- Tasks for this exercise -
A: Decide whether each statement below agrees with the blog post on Stalin's daughter, answering yes or no and quoting the exact words that settle it. (i) The post reports that Svetlana Alliluyeva died in Wisconsin. (ii) In the quoted remarks, she places herself on the American side. (iii) A comment cites a headline saying she had lived in Richland Center.
B: Carry the blog post on Stalin's daughter forward from its last line.

November 28, 2011

"People say, 'Stalin's daughter, Stalin's daughter,' meaning I'm supposed to walk around with a rifle and shoot the Americans."

"Or they say, 'No, she came here. She is an American citizen.' That means I'm with a bomb against the others. No, I'm neither one. I'm somewhere in between. That 'somewhere in between' they can't understand."

Josef Stalin's daughter, Svetlana Alliluyeva, AKA Lana Peters, dead... in Wisconsin.

18 comments:

edutcher said...

In Madison. And you never told us.

I remember the stir when she defected. Anyone who's heard of her home life with Dad understands why she got out.

Wally Kalbacken said...

Her pappy was a bad mutha...shut your mouth!

purplepenquin said...

Now I understand why edutcher feels the way he does about the Madison protests...this is his only source for information about our fair city.

:D

garage mahal said...

In Madison. And you never told us

If you had read the link you would have seen a great big bolded headline that says "Stalin's daughter dies; had lived in Richland Center".

- Excerpted data -
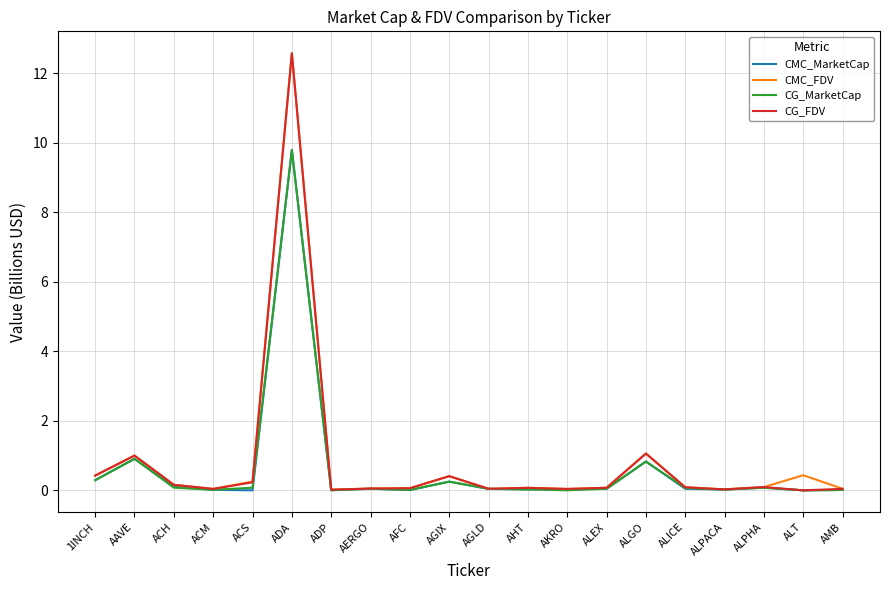

What is the difference between the highest and lowest values at ALT?

0.4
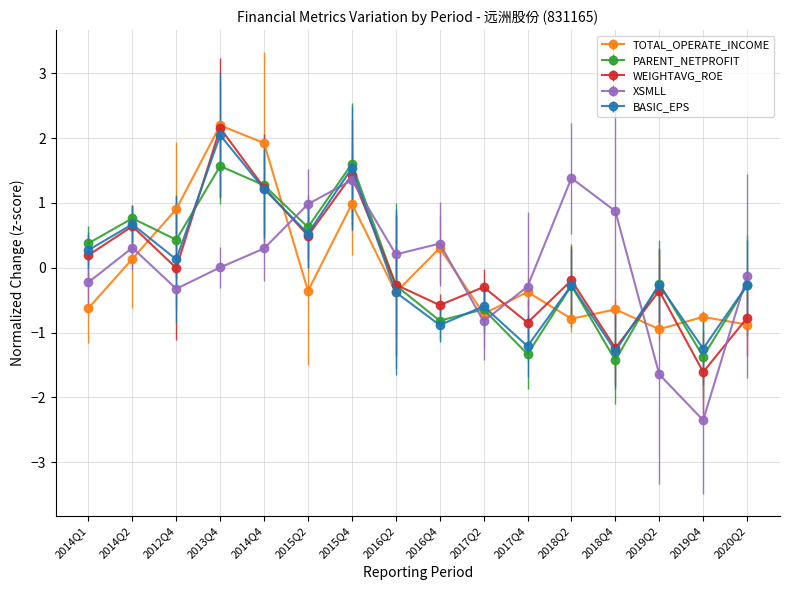

At which category does WEIGHTAVG_ROE reach its first local peak?

2014Q2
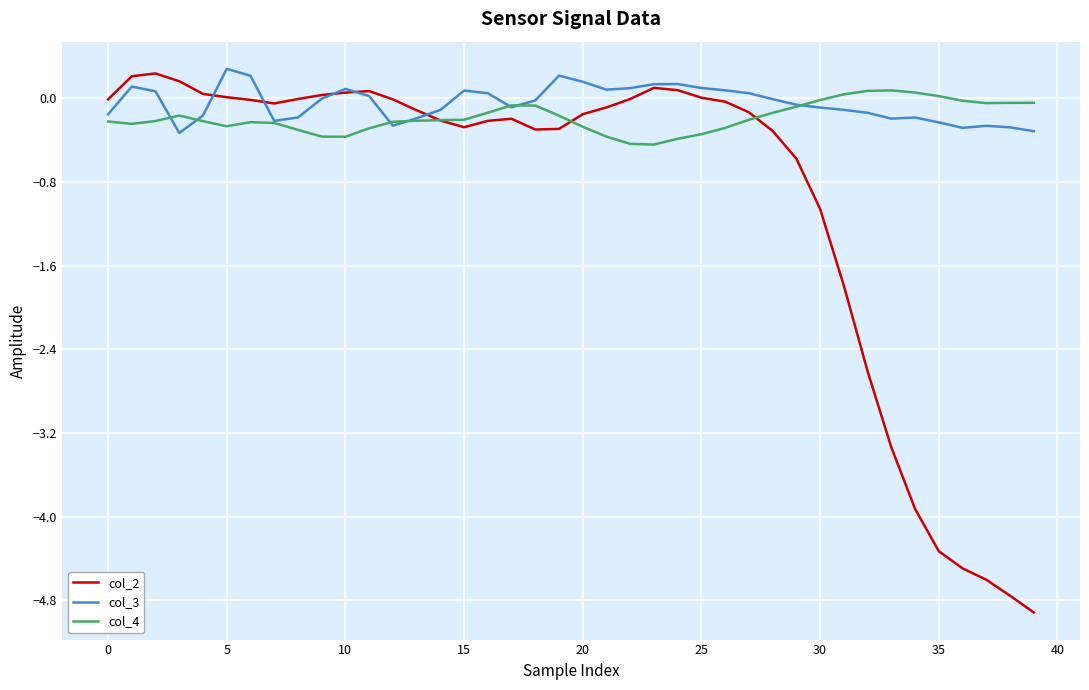

Is this an area chart (filled region under the line)?

No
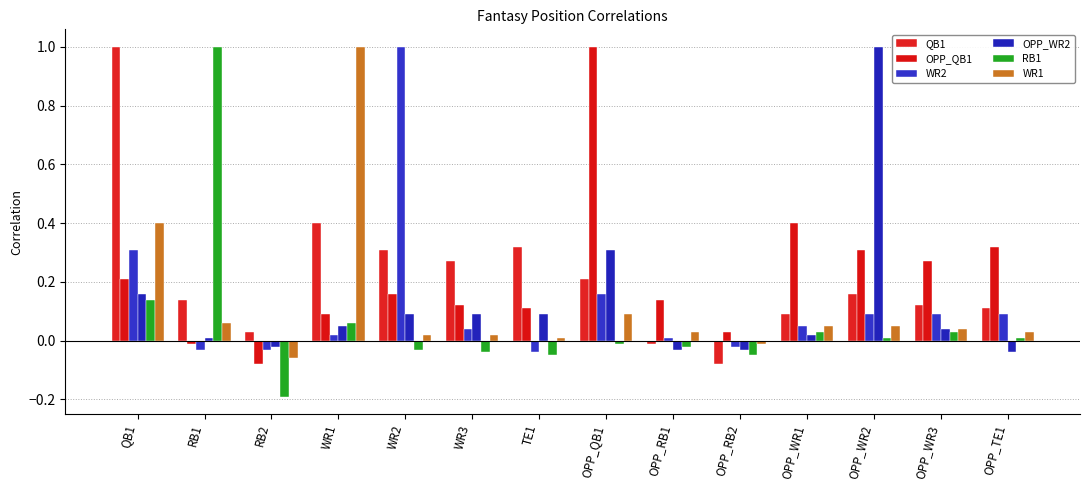

Where does the WR2 series first go above 0?

QB1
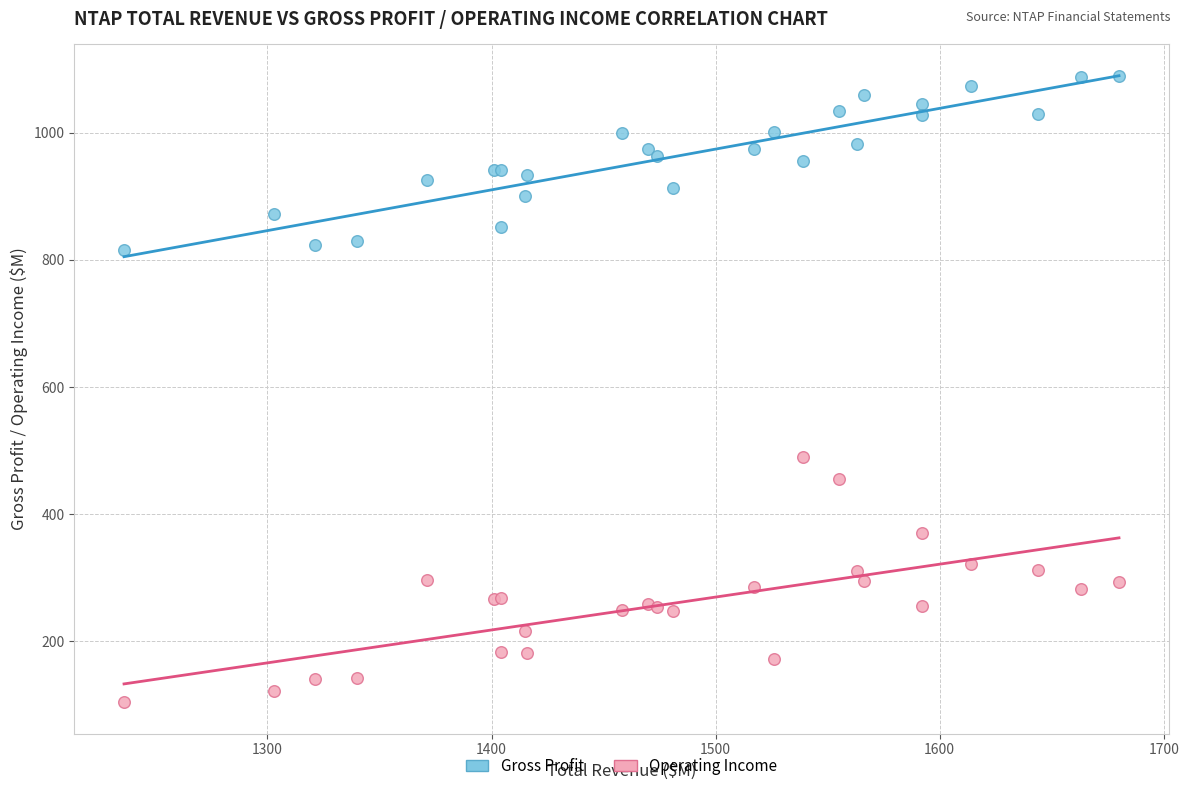

What are all the series names shown in the legend?

Gross Profit, Operating Income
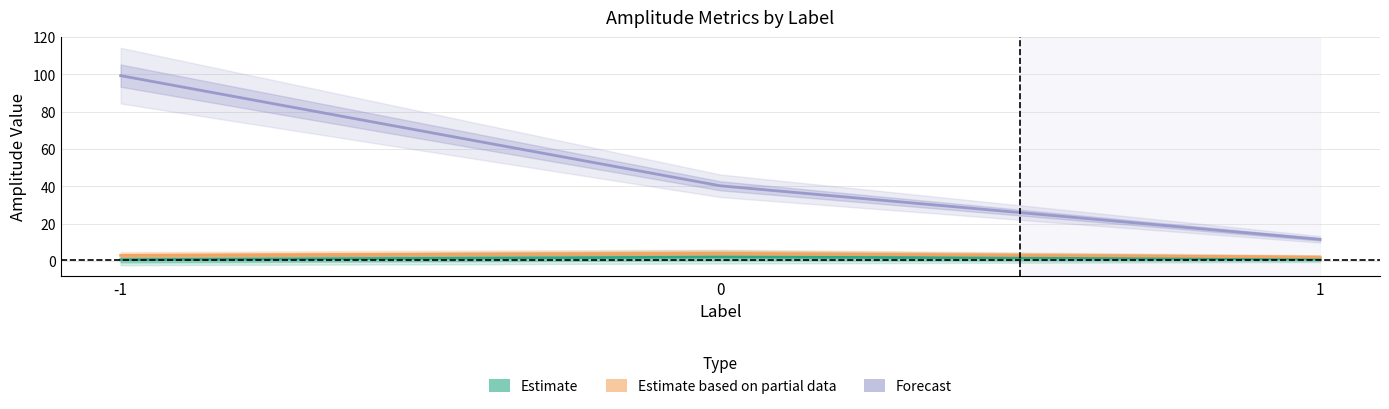

What is the difference between the Estimate based on partial data values at 1 and 0?

2.0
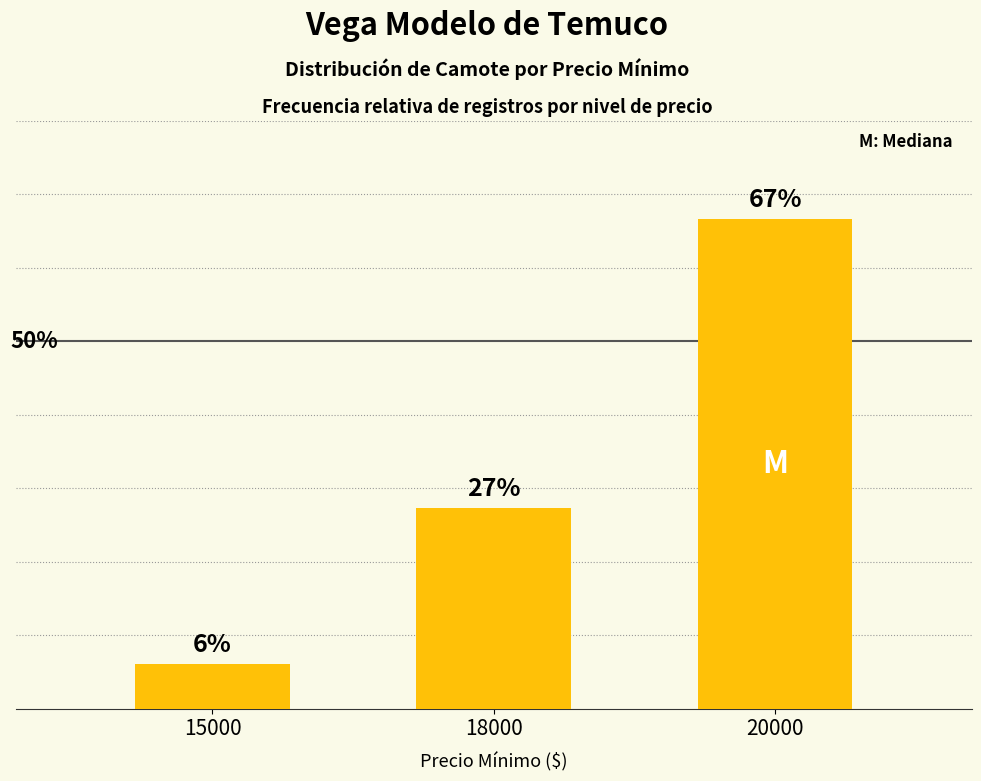

What is the greatest value displayed?

0.7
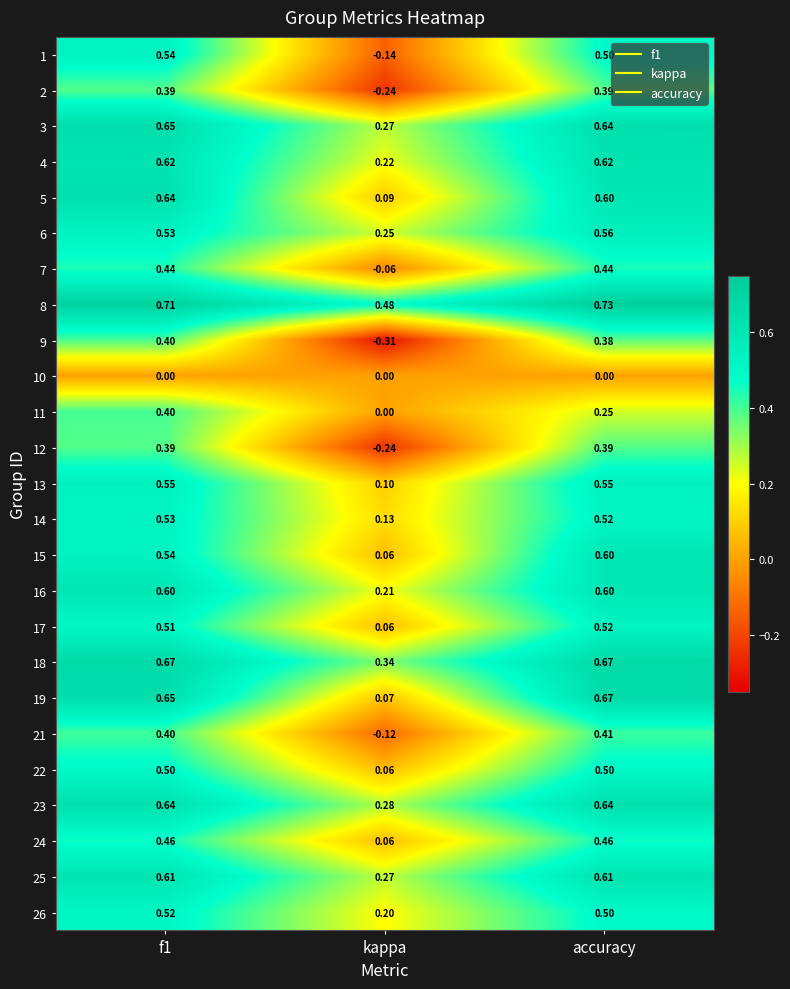

At which category does the chart reach its minimum across all series?

kappa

- Task answers -
A:
(i) Yes: "Josef Stalin's daughter, Svetlana Alliluyeva, AKA Lana Peters, dead... in Wisconsin."
(ii) No: "No, I'm neither one. I'm somewhere in between."
(iii) Yes: "Stalin's daughter dies; had lived in Richland Center"

B:
Richland Center is 70 miles northwest of Madison.

Gahrie said...

Has anyone ever analyzed just why Wisconsin is consistently so much further left than the rest of the country? What is so attractive about Socialism and Progressivism to you guys?

edutcher said...

purplepenquin said...

Now I understand why edutcher feels the way he does about the Madison protests...this is his only source for information about our fair city.

:D


Since most of the commenters here aren't Madison denizens, that would go without saying.

garage mahal said...

In Madison. And you never told us

If you had read the link you would have seen a great big bolded headline that says "Stalin's daughter dies; had lived in Richland Center".


The AP story, where I first read of her death, is datelined Madison, as is the JS story.

Garage and penquin assume a lot.

And we all know how that ends.

ricpic said...

It was impossible to exist without God in one's heart.

--Svetlana Alliluyeva


Imagine the suffering. Imagine. Well, you can't. And then imagine the repression that had to be overcome. Again, you can't. And that's the gap. That's why the thing, the obscene thing, man's usurpation of complete power over man, comes back again and again. Because it can't be imagined, the horror of it. And then it happens. Pray for America.

Anonymous said...

Aaaaaaaaand Russ Feingold loses one more vote.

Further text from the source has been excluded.